Problem description » Restate the full listing precisely as written.

Exercise data »
↓↓↓
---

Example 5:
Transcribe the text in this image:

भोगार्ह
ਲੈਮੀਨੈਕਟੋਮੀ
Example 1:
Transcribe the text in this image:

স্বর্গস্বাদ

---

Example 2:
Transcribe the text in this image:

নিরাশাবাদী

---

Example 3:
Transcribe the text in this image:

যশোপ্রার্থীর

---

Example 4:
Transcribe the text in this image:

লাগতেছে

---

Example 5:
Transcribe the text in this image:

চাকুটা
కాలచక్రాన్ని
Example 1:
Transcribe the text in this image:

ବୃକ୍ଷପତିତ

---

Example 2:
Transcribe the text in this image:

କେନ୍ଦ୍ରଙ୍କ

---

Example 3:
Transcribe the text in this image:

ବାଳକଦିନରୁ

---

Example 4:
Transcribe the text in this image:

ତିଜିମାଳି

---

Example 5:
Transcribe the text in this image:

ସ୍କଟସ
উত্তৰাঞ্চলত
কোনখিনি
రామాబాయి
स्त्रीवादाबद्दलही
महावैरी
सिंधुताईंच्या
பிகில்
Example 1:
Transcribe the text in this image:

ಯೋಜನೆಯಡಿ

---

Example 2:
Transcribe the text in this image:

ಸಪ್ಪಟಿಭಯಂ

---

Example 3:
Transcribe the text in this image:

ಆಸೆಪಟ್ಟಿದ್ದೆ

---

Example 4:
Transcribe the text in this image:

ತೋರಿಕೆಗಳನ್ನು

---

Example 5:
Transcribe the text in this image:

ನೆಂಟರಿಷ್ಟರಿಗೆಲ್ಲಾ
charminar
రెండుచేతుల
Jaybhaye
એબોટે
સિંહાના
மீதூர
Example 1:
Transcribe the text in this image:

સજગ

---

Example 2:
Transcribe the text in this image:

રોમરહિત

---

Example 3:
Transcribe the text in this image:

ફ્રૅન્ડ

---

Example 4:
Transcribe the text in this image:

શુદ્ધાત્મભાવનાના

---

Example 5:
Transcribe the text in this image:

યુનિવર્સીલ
↑↑↑
Task output »
---

Example 5:
Transcribe the text in this image:

भोगार्ह
ਲੈਮੀਨੈਕਟੋਮੀ
Example 1:
Transcribe the text in this image:

স্বর্গস্বাদ

---

Example 2:
Transcribe the text in this image:

নিরাশাবাদী

---

Example 3:
Transcribe the text in this image:

যশোপ্রার্থীর

---

Example 4:
Transcribe the text in this image:

লাগতেছে

---

Example 5:
Transcribe the text in this image:

চাকুটা
కాలచక్రాన్ని
Example 1:
Transcribe the text in this image:

ବୃକ୍ଷପତିତ

---

Example 2:
Transcribe the text in this image:

କେନ୍ଦ୍ରଙ୍କ

---

Example 3:
Transcribe the text in this image:

ବାଳକଦିନରୁ

---

Example 4:
Transcribe the text in this image:

ତିଜିମାଳି

---

Example 5:
Transcribe the text in this image:

ସ୍କଟସ
উত্তৰাঞ্চলত
কোনখিনি
రామాబాయి
स्त्रीवादाबद्दलही
महावैरी
सिंधुताईंच्या
பிகில்
Example 1:
Transcribe the text in this image:

ಯೋಜನೆಯಡಿ

---

Example 2:
Transcribe the text in this image:

ಸಪ್ಪಟಿಭಯಂ

---

Example 3:
Transcribe the text in this image:

ಆಸೆಪಟ್ಟಿದ್ದೆ

---

Example 4:
Transcribe the text in this image:

ತೋರಿಕೆಗಳನ್ನು

---

Example 5:
Transcribe the text in this image:

ನೆಂಟರಿಷ್ಟರಿಗೆಲ್ಲಾ
charminar
రెండుచేతుల
Jaybhaye
એબોટે
સિંહાના
மீதூர
Example 1:
Transcribe the text in this image:

સજગ

---

Example 2:
Transcribe the text in this image:

રોમરહિત

---

Example 3:
Transcribe the text in this image:

ફ્રૅન્ડ

---

Example 4:
Transcribe the text in this image:

શુદ્ધાત્મભાવનાના

---

Example 5:
Transcribe the text in this image:

યુનિવર્સીલ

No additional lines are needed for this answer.